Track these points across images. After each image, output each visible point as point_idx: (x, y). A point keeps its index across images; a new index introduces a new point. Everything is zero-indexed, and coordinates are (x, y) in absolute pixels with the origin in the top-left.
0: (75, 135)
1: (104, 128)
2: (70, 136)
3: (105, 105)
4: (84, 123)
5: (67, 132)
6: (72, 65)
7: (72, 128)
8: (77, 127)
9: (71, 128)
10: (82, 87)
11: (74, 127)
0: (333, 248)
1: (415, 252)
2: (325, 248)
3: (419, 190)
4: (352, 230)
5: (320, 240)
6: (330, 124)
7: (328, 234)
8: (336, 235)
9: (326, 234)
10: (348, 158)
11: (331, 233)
------
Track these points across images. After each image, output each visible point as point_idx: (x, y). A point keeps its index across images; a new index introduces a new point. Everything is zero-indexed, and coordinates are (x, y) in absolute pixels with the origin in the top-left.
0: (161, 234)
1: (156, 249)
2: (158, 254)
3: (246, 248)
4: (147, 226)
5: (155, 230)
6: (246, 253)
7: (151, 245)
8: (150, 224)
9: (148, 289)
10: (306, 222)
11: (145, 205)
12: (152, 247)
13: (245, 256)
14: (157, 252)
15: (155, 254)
------
**What is expected**
Once you find the line with "10: (306, 222)" in the entries above, output it and each line after it up to and including the line with "15: (155, 254)", and nothing else.

**Finished task**
10: (306, 222)
11: (145, 205)
12: (152, 247)
13: (245, 256)
14: (157, 252)
15: (155, 254)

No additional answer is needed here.